As we pulled into the driveway I could only imagine what the condition of the trailer would be. Had anyone gone over to clean up the mess I had made trying to get Lisa's things together for her to go with my sister to my mom's? Had anyone come in to clean the living room floor where I had laid bleeding? Was I walking into a nightmare? And where was my dog. I had been gone for ten days. Had he run off? I later discovered that my faithful dog had been shot by my husband the same night I was. He must have run off to die. I just knew from the rumors that I would probably never see him again. I realize he was just a dog and Lisa and I had survived a tragedy but I still hurt over losing him.

Then night time rolled around and it was time to go to bed. Lisa would lay on my stomach and together we laid next to him. I didn't sleep much when he was there. I wondered if I fell asleep if he would go into the bathroom and get a straight razor and come back to bed and slit my throat. I would lay like this every night and during the day when Lisa would nap I would try to catch up on the sleep I was missing. We were home about a week when I heard a knock at my door. He was at work and besides he had a key to get in if it were him. Knock knock knock! I went to the door and standing there was the sheriff. Oh no what was I going to tell him? I invited him in but told him he couldn't stay long because I was afraid he would come home and find him there. Then I would be in trouble! He asked me again and again what had happened that night. I insisted that it was an accident but he knew better and I knew he knew better. Because I did too. After a short period of time with me he agreed to go. Maybe that will be be the end of it. I had said it was an accident and I meant it was an accident now leave me alone. He didn't buy it. He came back every 8-10 days asking me if I was ready to tell the truth. Thanksgiving and Christmas had come and went. We had settled back in to just living life one day at a time. By the first of the year things were back to the way they were and the abuse was starting up again. I had to find a safe way out of here even if I did love him. It wasn't safe for Lisa and I to be there and keeping us safe was my responsibility. I had nowhere for us to go. My family was having nothing to do with me since I had made the decision to go back with him. Now I realize just how frightened they were of him so I can't now nor could I then blame them for wanting to nothing to do with him. In late January I was able to talk to my dad who was still living in Virginia. He told me if I would leave him and press charges against him, he would come pick me and Lisa up to go stay with him.
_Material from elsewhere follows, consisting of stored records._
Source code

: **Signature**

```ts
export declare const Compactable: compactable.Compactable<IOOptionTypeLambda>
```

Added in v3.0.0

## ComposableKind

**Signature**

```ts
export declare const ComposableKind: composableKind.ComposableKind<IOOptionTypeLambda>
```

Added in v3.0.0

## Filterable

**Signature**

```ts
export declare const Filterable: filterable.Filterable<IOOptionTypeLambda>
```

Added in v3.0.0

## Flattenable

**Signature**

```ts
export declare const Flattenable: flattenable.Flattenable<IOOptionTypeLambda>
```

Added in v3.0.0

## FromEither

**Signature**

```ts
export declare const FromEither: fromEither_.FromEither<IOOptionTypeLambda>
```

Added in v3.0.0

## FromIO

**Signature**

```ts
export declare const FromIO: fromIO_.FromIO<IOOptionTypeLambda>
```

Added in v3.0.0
After long deliberations in my mind I decided to go with my dad. I'll just press charges in secret and the day that they come to arrest him my dad could come by, get me and Lisa and we could head to Virginia. The sheriff that had been talking to me was a friend of my moms so I knew he would work with us to make sure Lisa and I were safe. I questioned myself a million times before I made my final decision. Was I doing the right thing? I loved him so much. My mind was too immature at sixteen to make any sense of what had happened. I so desperately wanted to believe him. What if I was wrong. What if it "was" an accident and I was giving up the love of my life for nothing, just because my parents wanted me to leave him. I was so confused. There are choices you make when you are young and mentally immature that could effect you for the rest of your life. It would not matter which choice I made the bottom line was whatever I chose I would have to live with the consequences of that decision FOREVER! Wait until your mind and body have matured before you put yourself in a position to have to make mature decisions. Give yourself a chance in life. Another lesson better left unlearned.